A new work, “Man of Flesh & Cardboard,” is an extended howl at the treatment of Bradley Manning, the Army private now imprisoned for more than 18 months on charges that he provided government files, including a video of an American helicopter attack in Baghdad, to WikiLeaks. (On Friday, a day before Private Manning’s 24th birthday, he will have his first public hearing: the military equivalent of a grand jury will be convened to determine whether prosecutors may proceed with his court-martial.)
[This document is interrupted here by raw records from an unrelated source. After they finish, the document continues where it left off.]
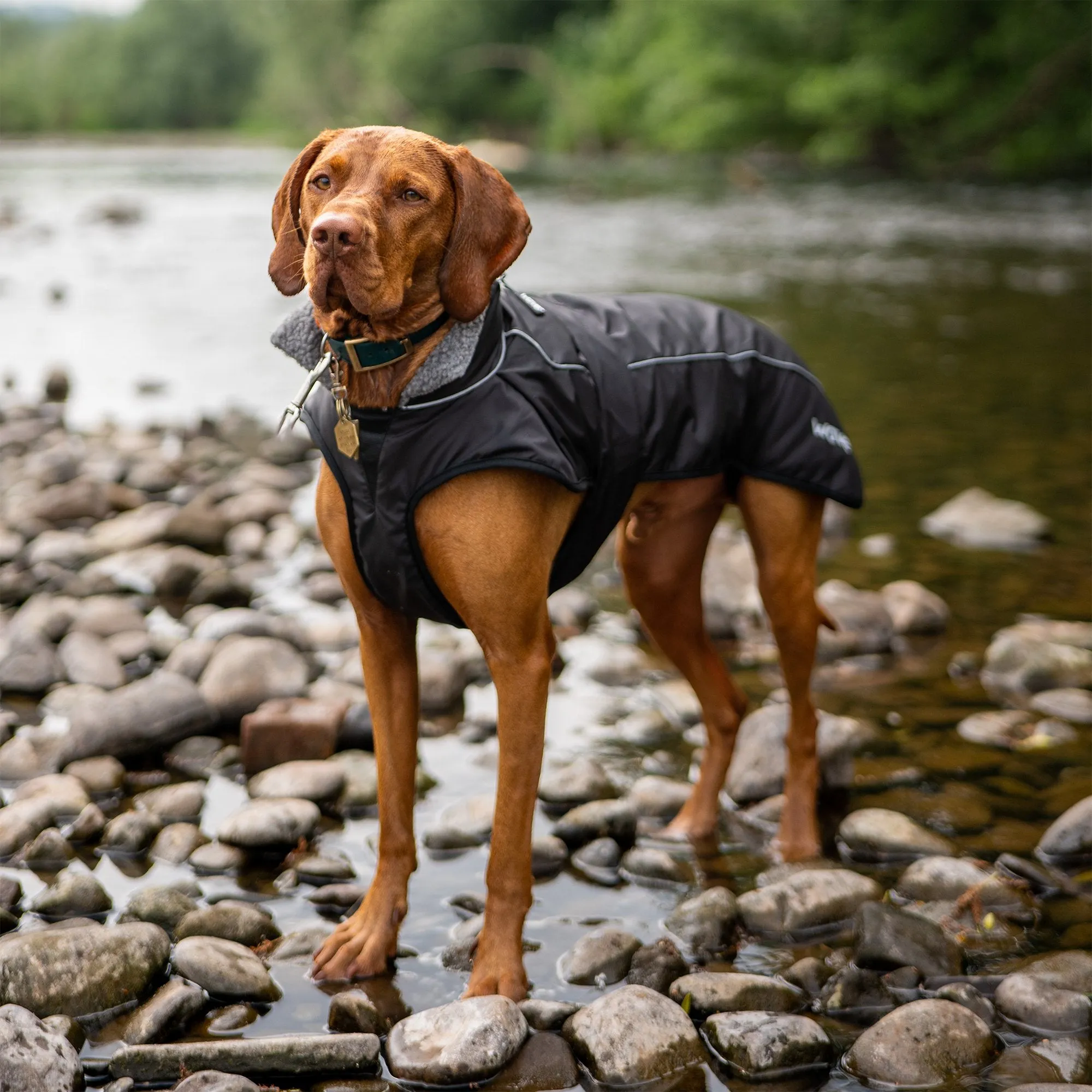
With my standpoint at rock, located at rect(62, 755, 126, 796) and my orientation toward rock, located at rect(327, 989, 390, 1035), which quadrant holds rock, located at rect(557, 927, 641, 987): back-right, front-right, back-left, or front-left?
front-left

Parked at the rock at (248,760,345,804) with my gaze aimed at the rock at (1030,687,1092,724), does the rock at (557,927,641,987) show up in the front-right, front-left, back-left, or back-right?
front-right

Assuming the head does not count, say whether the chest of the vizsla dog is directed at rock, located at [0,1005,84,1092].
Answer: yes

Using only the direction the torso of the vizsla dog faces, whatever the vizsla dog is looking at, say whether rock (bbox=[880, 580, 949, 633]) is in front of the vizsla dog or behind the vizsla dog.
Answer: behind

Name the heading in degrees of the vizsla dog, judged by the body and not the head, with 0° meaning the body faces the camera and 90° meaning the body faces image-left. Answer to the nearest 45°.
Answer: approximately 45°

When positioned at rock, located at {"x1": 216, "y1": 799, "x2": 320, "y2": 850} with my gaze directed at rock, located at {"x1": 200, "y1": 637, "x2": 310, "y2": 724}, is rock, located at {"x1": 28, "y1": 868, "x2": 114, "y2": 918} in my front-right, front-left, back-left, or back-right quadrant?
back-left

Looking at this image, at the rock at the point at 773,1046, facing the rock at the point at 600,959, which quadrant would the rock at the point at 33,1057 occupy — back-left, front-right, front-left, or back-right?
front-left

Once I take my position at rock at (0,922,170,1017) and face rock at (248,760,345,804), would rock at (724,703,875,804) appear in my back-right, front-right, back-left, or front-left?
front-right

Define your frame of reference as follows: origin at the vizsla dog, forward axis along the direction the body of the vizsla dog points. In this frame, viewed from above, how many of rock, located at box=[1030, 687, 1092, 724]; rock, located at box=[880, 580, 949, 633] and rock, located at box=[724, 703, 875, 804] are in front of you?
0
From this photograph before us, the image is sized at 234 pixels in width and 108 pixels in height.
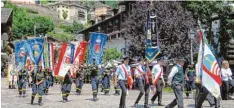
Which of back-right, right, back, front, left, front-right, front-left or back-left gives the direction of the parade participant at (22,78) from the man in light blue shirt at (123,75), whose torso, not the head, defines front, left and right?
back

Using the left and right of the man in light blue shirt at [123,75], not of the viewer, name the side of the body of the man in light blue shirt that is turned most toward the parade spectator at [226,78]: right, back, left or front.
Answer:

Much is inscrutable in “Man of Flesh & Cardboard,” which presumes a great deal about the case. At times two women portray a Private Manning and a Soldier Manning. News organizations — embodied as an old, compliant woman — are indicted for being credulous and complicit with the military. At one point, figures clad in black pirouette with their arms extended, like the posed prisoner in Abu Ghraib; at another, cardboard skeletons share a dance of death.
Now in his 70s, Mr. Schumann shows that he remains urgently invested in the politics of the age. In introductory comments to the audience, he calls Private Manning a prisoner “for having committed the crime of exposing war crimes.”